Dari perilakunya saat melakukan perkawinan (nesting), pada burung cenderawasih jenis minor lebih sering terlihat berkelompok, sementara jenis mati kawat (Seleucidis melanoleucus) lebih soliter. Di alam liar, jenis mati kawat bersifat poligini, seekor jantan dapat kawin dengan beberapa betina sekaligus. Jantan dari spesies ini dikenal karena bulu kepala dan sayap berwarna hitam-zaitun mencolok serta bulu kuning cerah di dada dan panggul. Dua belas filamen seperti kawat kehitaman muncul di bagian ekor dan dapat digerakkan secara independen untuk memikat betina. Selain itu untuk menarik perhatian betina, burung jantan memilih bagian pohon berupa batang vertikal (pucuk) yang sudah kering. Jika masih ada daun yang menghalangi, sang jantan akan membersihkannya dengan maksud agar mudah terlihat betina. Jenis mati kawat juga dikenal dengan perilaku agonistik teritorial yakni perilaku mempertahankan batang vertikal sebagai “panggungnya” dari invasi pejantan lain.

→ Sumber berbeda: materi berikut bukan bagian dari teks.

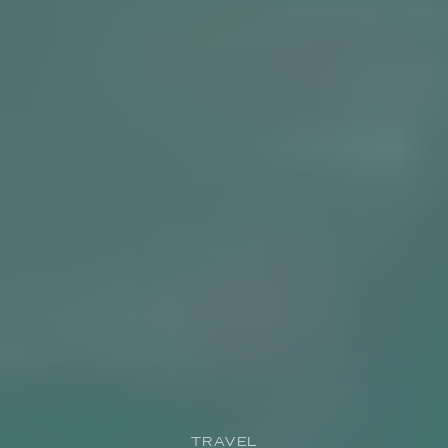
TRAVEL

Burung jantan akan mendatangi “panggungnya” terlebih dahulu dan mulai bernyanyi. Saat kedatangan seekor betina, jantan menggerakkan sayapnya, bulu kuning di sisi tubuhnya, dan dua belas bulu ekornya memanjang sambil melompat-lompat dan bernyanyi untuk mengesankan betina. Bagi jenis burung cenderawasih, bulu dan tarian merupakan pesona untuk memikat betina. Aktifitas menari untuk memikat betina dilakukan burung jantan setiap hari hingga burung betina menghampirinya. BIla intensitas kehadiran burung betina rendah, maka dapat memicu stres bagi pejantan. Jika kondisi ini berlangsung lama, maka akan mempengaruhi morfologinya terutama bulu dan dua belas filamennya akan rontok. Kondisi ini sempat teramati oleh beberapa peneliti di kampung Rhepang Muaif. Pengamatan dua minggu, betina hanya datang tiga kali. Belum ada penelitian lanjutan terkait alasan mengapa betina tidak datang setiap kali jantan menari di batang yang menjadi “panggung” tersebut. Sementara itu, Anne Hoppman dalam publikasinya yang berjudul Breeding the Twelve-wired Bird of Paradise in Weltvogelpark Walsrode (2014) mengemukakan bahwa rentang waktu untuk molting—perubahan dari fase juvenile, immature hingga dewasa—dan siap secara seksual-burung jenis ini memakan waktu lima tahun. Apakah lambatnya pertumbuhan populasi jenis burung ini berpangaruh pada populasi betina? ataukah ada faktor lain yang menyebabkan ketidakseimbangan populasi antara jantan dan betina di alam? Untuk memperoleh jawaban yang tepat, diperlukan penelitian-penelitan lanjutan. Tidak terbatas pada jenis mati kawat saja tapi 27 jenis cenderawasih lainnya di Papua.
Kembali ke hutan, pelestarian dan pengelolaan hutan yang berkelanjutan membantu menjaga ekosistem hutan, sekolah dan laboratorium (alam) yang sesungguhnya.